### QUOTED PASSAGE
6.5. Confidential information may only be disclosed under legal compulsion.

  1. DURATION AND TERMINATION OF THE AGREEMENT

 7.1. This Agreement will come into effect upon electronic acceptance by the Member and will remain in force until cancellation.

 7.2. The Member may unilaterally terminate this Agreement at any time without compensation.

 7.3. The Company may suspend or terminate the Member's account upon suspicion of any breach of this Agreement.

 7.4. The Member is solely responsible for any damages arising from their breach of this Agreement.

  1. FORCE MAJEURE

 8.1. Events such as government intervention, war, strikes, and natural disasters will be considered as force majeure.

 8.2. The affected Party must notify the other Party as soon as possible in case of force majeure.

 8.3. The Party unable to fulfill its obligations due to force majeure will not be held responsible.

  1. GOVERNING LAW AND JURISDICTION

 9.1. This Agreement shall be governed by Turkish law.

 9.2. Any disputes arising from this Agreement will be resolved in the Istanbul Central Courts and Enforcement Offices.

### STUDY MATERIAL
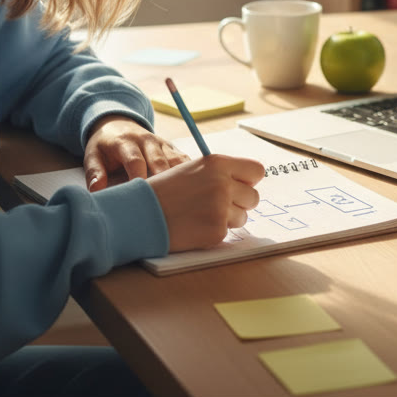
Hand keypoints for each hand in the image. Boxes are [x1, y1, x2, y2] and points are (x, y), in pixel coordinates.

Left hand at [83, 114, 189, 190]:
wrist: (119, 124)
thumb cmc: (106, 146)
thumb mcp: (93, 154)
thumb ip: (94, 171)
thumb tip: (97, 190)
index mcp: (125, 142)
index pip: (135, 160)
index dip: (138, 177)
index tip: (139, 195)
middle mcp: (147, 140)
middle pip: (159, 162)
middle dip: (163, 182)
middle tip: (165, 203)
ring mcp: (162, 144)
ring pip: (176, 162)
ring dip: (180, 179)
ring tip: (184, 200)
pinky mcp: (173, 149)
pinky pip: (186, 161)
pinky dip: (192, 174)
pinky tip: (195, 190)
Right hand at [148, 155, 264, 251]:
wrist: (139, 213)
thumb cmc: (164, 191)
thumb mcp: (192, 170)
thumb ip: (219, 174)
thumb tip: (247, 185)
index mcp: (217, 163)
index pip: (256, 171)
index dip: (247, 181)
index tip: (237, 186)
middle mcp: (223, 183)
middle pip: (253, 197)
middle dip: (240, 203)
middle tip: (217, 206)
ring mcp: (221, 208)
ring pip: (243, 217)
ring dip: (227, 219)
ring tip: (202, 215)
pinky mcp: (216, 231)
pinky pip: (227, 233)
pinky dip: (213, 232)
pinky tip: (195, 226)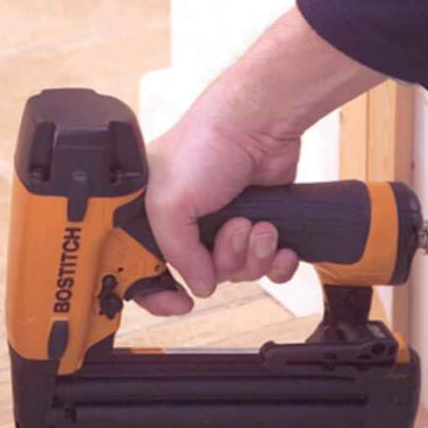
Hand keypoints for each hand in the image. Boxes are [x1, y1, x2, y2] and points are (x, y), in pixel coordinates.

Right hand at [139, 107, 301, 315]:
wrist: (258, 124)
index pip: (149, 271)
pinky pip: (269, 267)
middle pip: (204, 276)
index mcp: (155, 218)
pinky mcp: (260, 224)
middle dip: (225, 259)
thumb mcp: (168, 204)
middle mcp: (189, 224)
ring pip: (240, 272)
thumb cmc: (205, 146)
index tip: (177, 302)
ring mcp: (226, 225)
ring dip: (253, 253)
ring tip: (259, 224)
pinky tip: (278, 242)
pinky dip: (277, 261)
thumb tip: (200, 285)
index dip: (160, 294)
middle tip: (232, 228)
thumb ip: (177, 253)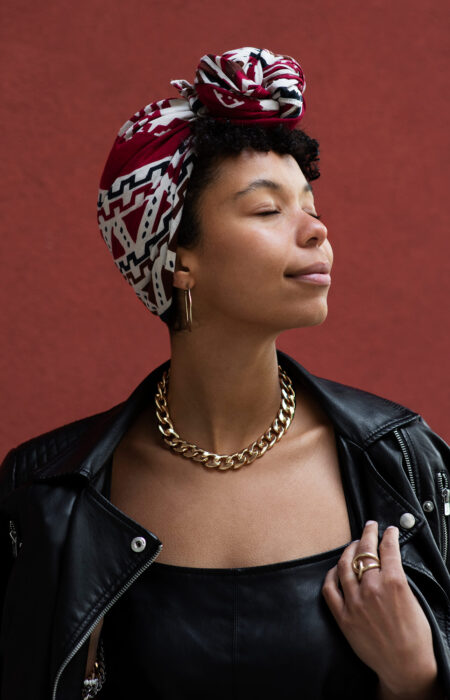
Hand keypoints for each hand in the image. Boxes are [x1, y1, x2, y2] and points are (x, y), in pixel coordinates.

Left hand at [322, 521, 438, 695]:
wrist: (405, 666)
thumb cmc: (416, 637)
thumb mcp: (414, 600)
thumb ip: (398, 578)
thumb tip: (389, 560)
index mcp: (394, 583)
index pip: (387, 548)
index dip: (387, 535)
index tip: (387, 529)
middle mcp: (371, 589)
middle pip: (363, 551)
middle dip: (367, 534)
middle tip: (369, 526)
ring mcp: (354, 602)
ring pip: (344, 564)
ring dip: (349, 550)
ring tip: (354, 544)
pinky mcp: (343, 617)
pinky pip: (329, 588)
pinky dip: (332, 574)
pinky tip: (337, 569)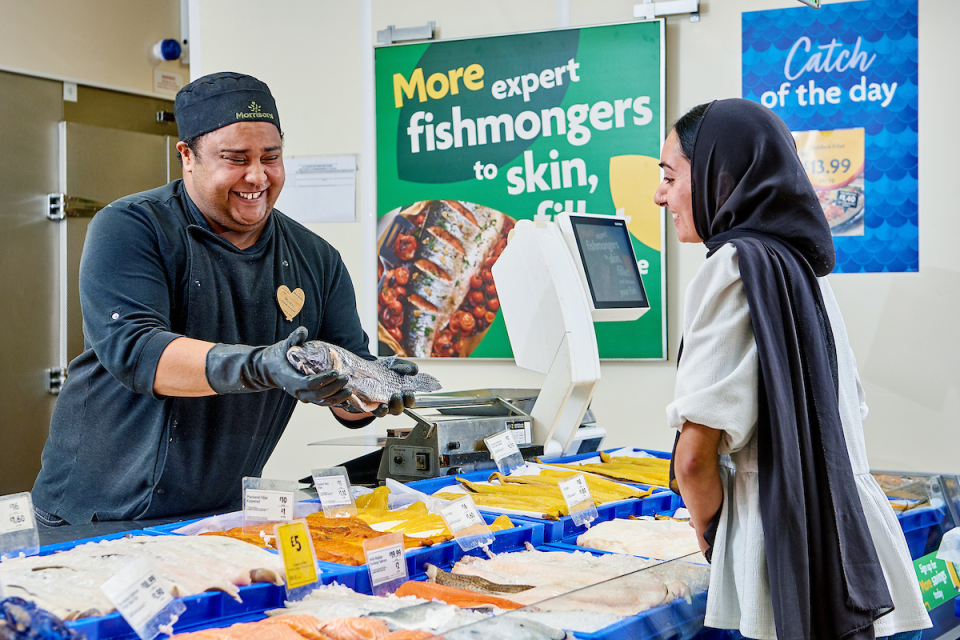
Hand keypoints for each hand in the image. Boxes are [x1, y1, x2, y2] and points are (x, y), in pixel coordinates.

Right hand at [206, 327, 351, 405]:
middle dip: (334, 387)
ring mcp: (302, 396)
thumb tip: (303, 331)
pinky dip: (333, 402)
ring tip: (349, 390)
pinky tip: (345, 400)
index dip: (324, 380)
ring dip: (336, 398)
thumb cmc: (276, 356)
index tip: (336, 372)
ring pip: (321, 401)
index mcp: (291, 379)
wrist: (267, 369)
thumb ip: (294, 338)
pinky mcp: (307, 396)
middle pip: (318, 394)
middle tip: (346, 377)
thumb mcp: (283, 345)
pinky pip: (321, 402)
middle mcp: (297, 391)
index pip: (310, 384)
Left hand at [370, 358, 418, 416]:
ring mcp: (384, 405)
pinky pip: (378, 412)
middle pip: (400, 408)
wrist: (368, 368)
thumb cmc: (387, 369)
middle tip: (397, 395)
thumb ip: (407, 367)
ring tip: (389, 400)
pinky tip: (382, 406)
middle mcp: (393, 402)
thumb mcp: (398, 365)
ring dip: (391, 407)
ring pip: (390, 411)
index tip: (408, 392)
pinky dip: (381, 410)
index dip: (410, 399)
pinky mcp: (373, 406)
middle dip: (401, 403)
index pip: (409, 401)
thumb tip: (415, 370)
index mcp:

### WORK ORDER 1
Can you repeat the agreement, beginning at the words "7.3. The Company" and stopping after "as force majeure.", but swap "Company" for "Platform"?
### WORK ORDER 2
Could you turn the paragraph of the agreement that begins "Events such as government intervention" into a short list that keeps its main facts?
### WORK ORDER 3
How would the agreement go on past its final clause? Write the next part.
The records play no part in what follows.

### EXERCISE RESULT 1
7.3. The Platform may suspend or terminate the Member's account upon suspicion of any breach of this Agreement.

 7.4. The Member is solely responsible for any damages arising from their breach of this Agreement.

  1. FORCE MAJEURE

 8.1. Events such as government intervention, war, strikes, and natural disasters will be considered as force majeure.

### EXERCISE RESULT 2
Events considered force majeure:
- government intervention
- war
- strikes
- natural disasters

### EXERCISE RESULT 3
  1. MISCELLANEOUS PROVISIONS

 10.1. This Agreement constitutes the entire understanding between the Parties.

 10.2. The Member accepts that the Company’s records will be considered binding evidence in any disputes.

 10.3. The Member agrees that notifications will be sent to the provided email address or phone number.

 10.4. The Member may not transfer their rights or obligations under this Agreement without the Company’s written consent.

 10.5. The non-exercise of any right by a Party does not constitute a waiver of that right.

By approving this Membership Agreement, the Member acknowledges that they have read and accepted all terms.

This Membership Agreement is concluded and entered into force immediately upon the Member’s electronic acceptance via the Website.